Estimating the Center of a Detected Cluster
For each cluster $C = \{ P_1, P_2, \dots, P_n \}$ with $ P_i = (\theta_i, r_i) $ that is classified as a leg, the polar center is computed as:
$$ \theta_{\text{center}} = \frac{1}{n} \sum_{i=1}^{n} \theta_i \quad \text{Eq (6)} $$
$$ r_{\text{center}} = \frac{1}{n} \sum_{i=1}^{n} r_i \quad \text{Eq (7)} $$
Here, $ \theta_{\text{center}} $ is the mean angular position and $ r_{\text{center}} $ is the mean range of the cluster, with $ n $ the number of points. The polar center can be converted to Cartesian coordinates:
$$ x = r_{\text{center}} \cos(\theta_{\text{center}}), \quad y = r_{\text{center}} \sin(\theta_{\text{center}}) \quad \text{Eq (8)} $$
These estimates are used during evaluation and in real-time ROS inference.
Training and Augmentation
Positive clusters are augmented by rotation to improve generalization:
$$ \theta_i' = \theta_i + \Delta \theta \quad \text{Eq (9)} $$

The Fig. 2 shows how rotation preserves a cluster’s internal structure while changing its orientation.
To address class imbalance, positives are upsampled. The final dataset size is:
$$ \text{Final dataset size} = N + K \cdot N_{\text{positive}} \quad \text{Eq (10)} $$
where $ N $ is the original dataset size, $ N_{\text{positive}} $ the number of positive clusters, and $ K $ the number of augmentation steps.
Training curves:

The Fig. 3 summarizes optimization progress and generalization metrics.
Integration
A ROS node, detector_node, subscribes to /scan. Incoming scans are clustered and converted into sequences, which are classified by the trained LSTM. Detected positions are published to /radar.

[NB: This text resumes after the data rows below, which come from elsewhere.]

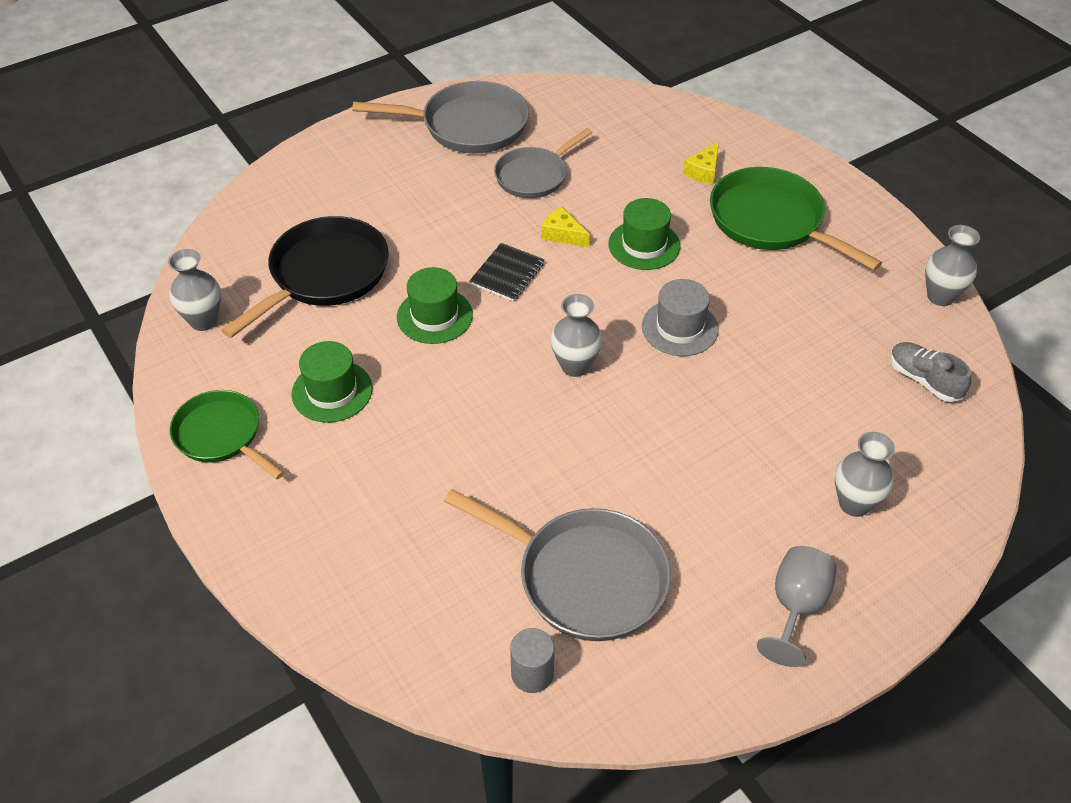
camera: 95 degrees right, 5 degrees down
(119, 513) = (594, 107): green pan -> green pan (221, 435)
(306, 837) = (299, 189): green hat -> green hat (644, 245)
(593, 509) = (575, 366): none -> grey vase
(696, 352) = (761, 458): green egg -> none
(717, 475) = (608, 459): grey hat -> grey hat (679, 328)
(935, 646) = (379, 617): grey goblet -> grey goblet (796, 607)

The Fig. 4 outlines the flow from scan to detections.
Clustering runs inside the subscriber callback so that raw LiDAR data are transformed into sequences before inference.

The Fig. 5 details the conversion from scan points to LSTM-ready sequences. For each positive cluster, the center computation above provides the estimated position.